**Assignment**: Copy each line below as written, but skip the pictures.

**The input**:
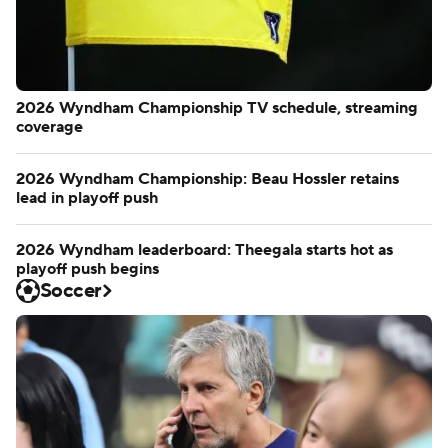
2026 Wyndham Championship TV schedule, streaming
coverage
2026 Wyndham Championship: Beau Hossler retains
lead in playoff push
2026 Wyndham leaderboard: Theegala starts hot as
playoff push begins
Soccer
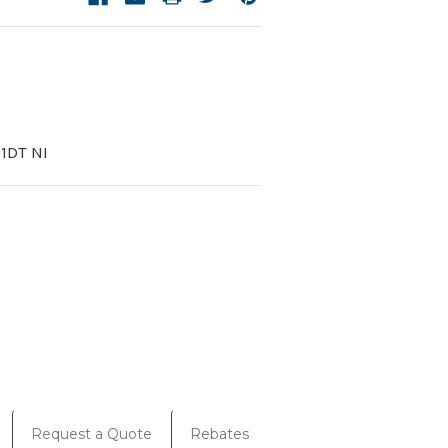
1DT NI
Request a Quote
Rebates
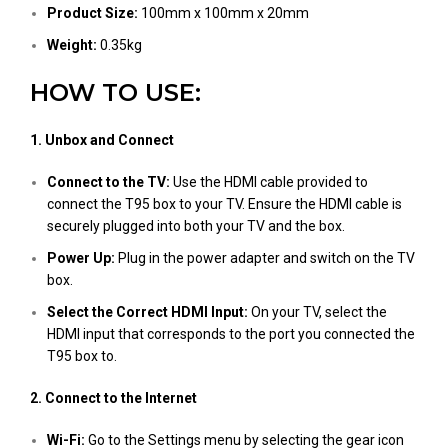
Product Size:
100mm x 100mm x 20mm
Weight:
0.35kg
HOW TO USE:
1. Unbox and Connect
Connect to the TV:
Use the HDMI cable provided to
connect the T95 box to your TV. Ensure the HDMI cable is
securely plugged into both your TV and the box.
Power Up:
Plug in the power adapter and switch on the TV
box.
Select the Correct HDMI Input:
On your TV, select the
HDMI input that corresponds to the port you connected the
T95 box to.
2. Connect to the Internet
Wi-Fi:
Go to the Settings menu by selecting the gear icon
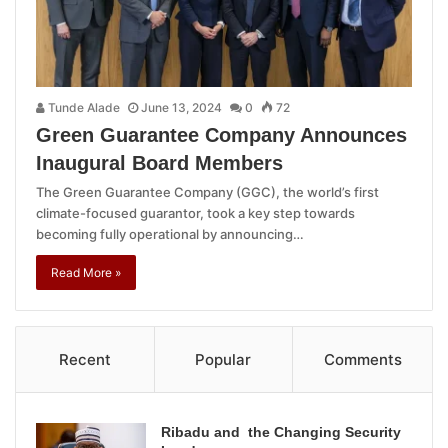
Tunde Alade
June 13, 2024
0
72
Green Guarantee Company Announces
Inaugural Board Members
The Green Guarantee Company (GGC), the world’s first
climate-focused guarantor, took a key step towards
becoming fully operational by announcing…
Read More »
Recent
Popular
Comments
Ribadu and the Changing Security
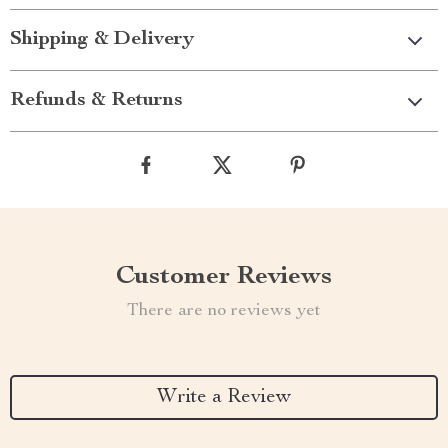
Shipping & Delivery
Refunds & Returns
Customer Reviews
There are no reviews yet
Write a Review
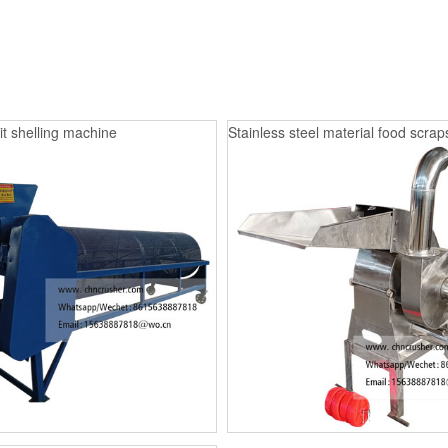
it shelling machine
Stainless steel material food scrap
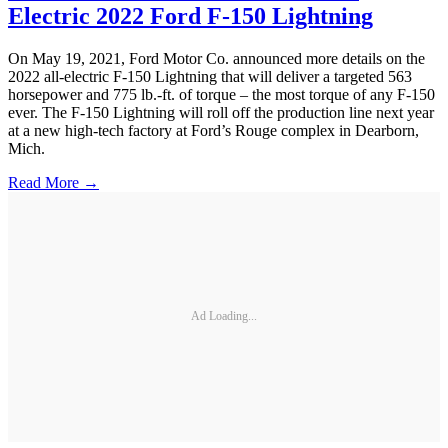
Electric 2022 Ford F-150 Lightning
On May 19, 2021, Ford Motor Co. announced more details on the
2022 all-electric F-150 Lightning that will deliver a targeted 563
horsepower and 775 lb.-ft. of torque – the most torque of any F-150
ever. The F-150 Lightning will roll off the production line next year
at a new high-tech factory at Ford’s Rouge complex in Dearborn,
Mich.
Read More →
Ad Loading...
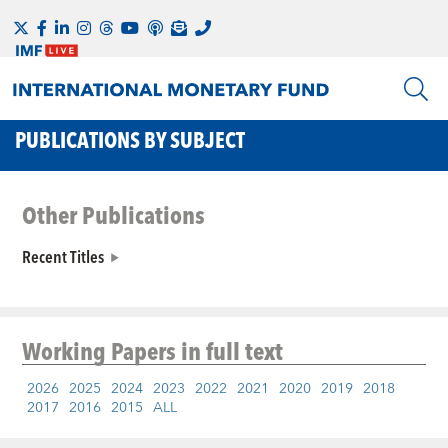
PUBLICATIONS BY SUBJECT
Other Publications
Recent Titles
Working Papers
in full text
2026
2025
2024
2023
2022
2021
2020
2019
2018
2017
2016
2015
ALL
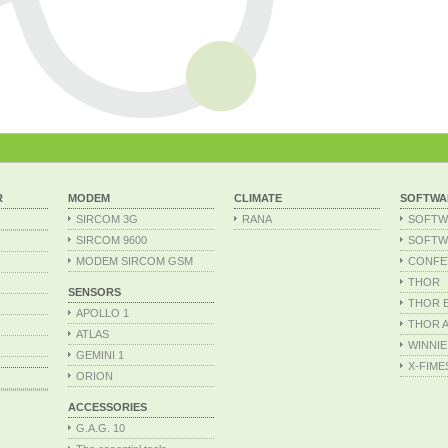
R
MODEM
CLIMATE
SOFTWA
SIRCOM 3G
RANA
SOFTW
SIRCOM 9600
SOFTW
MODEM SIRCOM GSM
CONFE
THOR
SENSORS
THOR Ex
APOLLO 1
THOR A
ATLAS
WINNIE
GEMINI 1
X-FIME
ORION
ACCESSORIES
G.A.G. 10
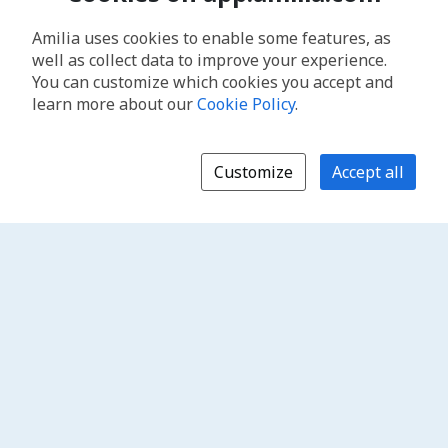
Amilia uses cookies to enable some features, as
well as collect data to improve your experience.
You can customize which cookies you accept and
learn more about our
Cookie Policy
.
Customize
Accept all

**Answer to the exercise**:
2026 Wyndham Championship TV schedule, streaming
coverage
2026 Wyndham Championship: Beau Hossler retains
lead in playoff push
2026 Wyndham leaderboard: Theegala starts hot as
playoff push begins
Soccer
1DT NI
Request a Quote
Rebates
Product Size:
100mm x 100mm x 20mm
Weight:
0.35kg
HOW TO USE:
1. Unbox and Connect
Connect to the TV:
Use the HDMI cable provided to
connect the T95 box to your TV. Ensure the HDMI cable is
securely plugged into both your TV and the box.
Power Up:
Plug in the power adapter and switch on the TV
box.
Select the Correct HDMI Input:
On your TV, select the
HDMI input that corresponds to the port you connected the
T95 box to.
2. Connect to the Internet
Wi-Fi:
Go to the Settings menu by selecting the gear icon
Tunde Alade
June 13, 2024
0
72
Green Guarantee Company Announces
Inaugural Board Members
The Green Guarantee Company (GGC), the world’s first
climate-focused guarantor, took a key step towards
becoming fully operational by announcing…
Read More »
Recent
Popular
Comments
Ribadu and the Changing Security
Shipping & Delivery
Refunds & Returns
Customer Reviews
There are no reviews yet
Write a Review
it shelling machine
Stainless steel material food scrap
Electric 2022 Ford F-150 Lightning
On May 19, 2021, Ford Motor Co. announced more details on the
2022 all-electric F-150 Lightning that will deliver a targeted 563
horsepower and 775 lb.-ft. of torque – the most torque of any F-150
ever. The F-150 Lightning will roll off the production line next year
at a new high-tech factory at Ford’s Rouge complex in Dearborn,
Mich.
Read More →
Ad Loading...
PUBLICATIONS BY SUBJECT
Other Publications
Recent Titles
Working Papers
in full text
2026
2025
2024
2023
2022
2021
2020
2019
2018
2017
2016
2015
ALL
R
MODEM
CLIMATE
SOFTWA
SIRCOM 3G
RANA
SOFTW
SIRCOM 9600
SOFTW
MODEM SIRCOM GSM
CONFE
THOR
SENSORS
THOR Ex
APOLLO 1
THOR A
ATLAS
WINNIE
GEMINI 1
X-FIME
ORION
ACCESSORIES
G.A.G. 10
Amilia uses cookies to enable some features, as
well as collect data to improve your experience.
You can customize which cookies you accept and
learn more about our
Cookie Policy
.
Customize
Accept all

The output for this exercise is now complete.